The word chikungunya meaning “to become contorted,” is from the Kimakonda language of present-day Tanzania. It describes the virus’s primary symptom: severe joint pain.
The virus is usually spread to people by the Aedes aegypti (yellow fever mosquito) and Aedes albopictus (Asian tiger mosquito). Mosquitoes become infected when they feed on a person that is already infected with the chikungunya virus, and then they spread it by feeding on other people. However, it can be transmitted from mother to child during pregnancy or at birth.
Signs and Symptoms
Along with debilitating joint pain, other symptoms include fever, muscle pain, headache, rash, and joint inflammation. The joint swelling can last for a few days or, in some cases, months to years. Because of that, the chikungunya virus can cause chronic arthritis.
Chikungunya symptoms are similar to those of the Dengue virus, and as such, chikungunya is sometimes misdiagnosed. The main difference is that chikungunya can cause lingering joint paint that can last years.
Treatment and Vaccine
There is no vaccine available to prevent this virus, nor is there an antiviral drug for chikungunya infection.
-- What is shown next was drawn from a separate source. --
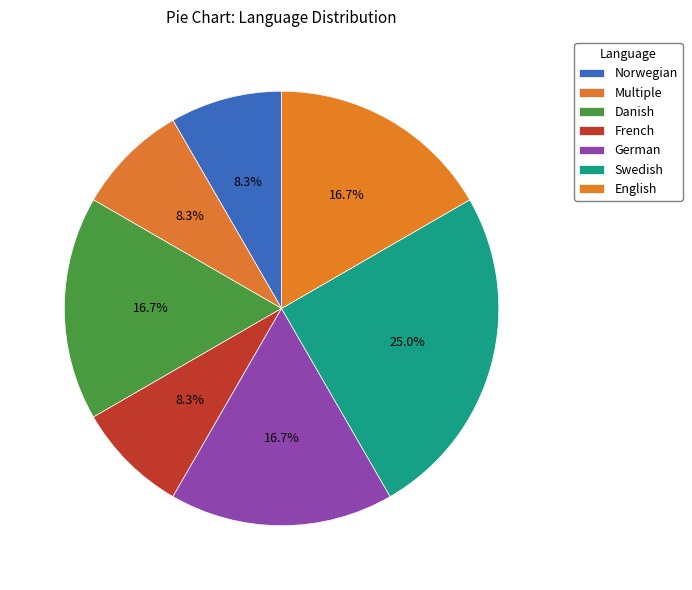

Rank the categories by value from highest to lowest.

Swedish, Danish, German, English, Norwegian, Multiple, French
Treatment focuses on alleviating the pain of the symptoms and supporting the immune system through bed rest and hydration.
Mosquitoes that transmit chikungunya
For chikungunya transmission, the two mosquitoes of primary concern are the Aedes aegypti and the Aedes albopictus.
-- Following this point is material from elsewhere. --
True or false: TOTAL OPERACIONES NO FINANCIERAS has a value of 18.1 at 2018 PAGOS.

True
Aedes aegypti, the yellow fever mosquito, has a black body with a white violin shape design on its thorax. These mosquitoes do not fly far from their breeding grounds and usually take their blood meals in the early morning or late afternoon. The Aedes aegypti mosquito is also known to transmit other diseases, such as Zika, yellow fever, and dengue.
Aedes albopictus, better known as the Asian tiger mosquito, is black with white stripes on its head and thorax. It has been adapting to our cooler regions by diapausing (a period of suspending its development) in the winter. The Asian tiger mosquito is also known to transmit flaviviruses such as Zika, West Nile Virus, and yellow fever.
Aedes aegypti and Aedes albopictus are both floodwater mosquitoes, meaning that they lay their eggs in containers that will flood with water. When the rainwater fills the container to the point it reaches the eggs, under the right circumstances such as time of year and temperature, the eggs will hatch. These mosquito species practice skip oviposition in which they lay eggs in many different places. The eggs hatch into larvae and live in the water before they transform into a pupa and then emerge as adult mosquitoes. They cannot survive without this water, and this is why the practice of “tipping and tossing” any standing water on your property during mosquito season is essential.